From flocks of birds to schools of fish, data can take many shapes

flocks of birds represented as points

A flock of birds, represented as dots, illustrates the complexity of data at both local and global scales. Image credit: Henry Adams

When Henry Adams thinks about a vast store of data, like a million points in three-dimensional space, or the medical records of 1,000 patients, the Colorado State University mathematics assistant professor thinks about how that data can be represented as a geometric shape.

Considering data as shapes can help mathematicians find new patterns in that data. Though a dataset may be too high-dimensional for the human mind to perceive on its own, the shape of a dataset can be illuminated with the aid of advanced computing.

Adams is at the forefront of an emerging field called topological data analysis, the merger of a pure mathematical field – topology – with an applied one – data science. For much of the 20th century, topology, or the study of shape and space, lived only in the realm of pure mathematics.
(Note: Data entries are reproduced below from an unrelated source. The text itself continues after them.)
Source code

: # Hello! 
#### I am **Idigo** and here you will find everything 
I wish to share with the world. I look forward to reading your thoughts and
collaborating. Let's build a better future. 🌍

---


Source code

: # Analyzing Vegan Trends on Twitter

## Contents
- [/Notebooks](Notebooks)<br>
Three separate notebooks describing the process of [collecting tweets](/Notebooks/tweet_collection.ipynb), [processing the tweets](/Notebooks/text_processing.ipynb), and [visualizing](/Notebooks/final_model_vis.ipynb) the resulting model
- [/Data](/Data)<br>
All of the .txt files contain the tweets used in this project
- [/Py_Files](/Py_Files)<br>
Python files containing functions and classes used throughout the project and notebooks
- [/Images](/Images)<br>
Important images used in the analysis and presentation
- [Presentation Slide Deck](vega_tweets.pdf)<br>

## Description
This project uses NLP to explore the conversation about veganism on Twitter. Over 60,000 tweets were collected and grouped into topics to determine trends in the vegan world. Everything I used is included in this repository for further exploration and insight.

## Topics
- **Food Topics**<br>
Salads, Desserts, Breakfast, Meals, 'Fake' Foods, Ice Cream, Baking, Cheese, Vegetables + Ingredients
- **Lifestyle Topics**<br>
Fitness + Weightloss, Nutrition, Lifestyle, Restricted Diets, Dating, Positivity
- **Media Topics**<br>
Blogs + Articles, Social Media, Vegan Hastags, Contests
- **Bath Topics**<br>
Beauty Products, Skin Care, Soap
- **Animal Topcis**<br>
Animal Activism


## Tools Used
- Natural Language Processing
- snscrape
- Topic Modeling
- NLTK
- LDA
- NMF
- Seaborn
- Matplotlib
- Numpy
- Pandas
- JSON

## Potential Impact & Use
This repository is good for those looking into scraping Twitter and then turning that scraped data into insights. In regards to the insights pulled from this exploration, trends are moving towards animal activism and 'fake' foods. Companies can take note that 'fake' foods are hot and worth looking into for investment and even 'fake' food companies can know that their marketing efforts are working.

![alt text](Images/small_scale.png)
But in the last two decades, topology has become increasingly quantitative, computable and statistical, according to Adams. Now a field of its own, topological data analysis describes shapes of data in multiple dimensions and resolutions, with new applications in fields like biology, materials science and economics.

An easy way to think about how data has shape, Adams says, is to consider biological systems like flocks of birds or schools of fish that exhibit collective behaviors. A video of starlings flying in a distinctive pattern, for example, “is an extremely complex dataset, with so many birds, and so many time steps,” Adams said. “So even just to get your mind around this dataset and start analyzing it is quite complicated.”

That’s where Adams’ work comes in: He, along with colleagues, have devised methods for taking vast datasets like flying birds and condensing them in ways that are easier to work with.

Lens for viewing data

Earlier this year, Adams and mathematics colleagues, including CSU Ph.D. graduate Lori Ziegelmeier, published a SIAM news piece summarizing how computational topology provides a lens through which mathematical modelers can tackle large datasets and glean insights from the shapes and patterns found therein. The researchers, along with recent CSU Ph.D. Rachel Neville, had organized a conference on the same subject the previous year, bringing together pure and applied mathematicians to advance the field of topological data science.

All this evolved from some afternoons in the Weber Building a few years prior, during meetings of an interdisciplinary group called the Pattern Analysis Laboratory.

Founded in 2007 by CSU math professors Michael Kirby and Chris Peterson, the Pattern Analysis Laboratory is a laid-back, open environment in which mathematicians from different disciplines get together and let their interests, not a set agenda, guide the conversation.

From one of those meetings, Adams says, the idea emerged for a paper the group eventually published in 2017 that has been cited over 200 times since then. The paper introduces an algorithm for taking a complex dataset and summarizing it in a lower-dimensional format, so that it can be fed into a machine learning algorithm.

“Persistence Images: A Stable Vector Representation of Persistent Homology,” was co-authored by former CSU graduate students Tegan Emerson, Rachel Neville, Sofya Chepushtanova, Eric Hanson, Francis Motta and Lori Ziegelmeier, and mathematics professors Kirby, Peterson and Patrick Shipman

The researchers’ work created new opportunities for applying topological principles to large datasets in fields ranging from archaeology to biology. For example, archaeologists in Poland used the CSU researchers’ topology principles to study cutaway patterns in ancient rock carvings. Now, Adams is working with chemists from Washington State University, CU Boulder and University of Illinois at Urbana-Champaign to apply such principles to molecules in various energy regimes.

Adams credits the paper’s popularity to the Pattern Analysis Lab’s open and collaborative environment, along with a tendency among mathematicians in general to share ideas for pure enjoyment and inspiration. He continues to work on both the applications and theory of topological spaces.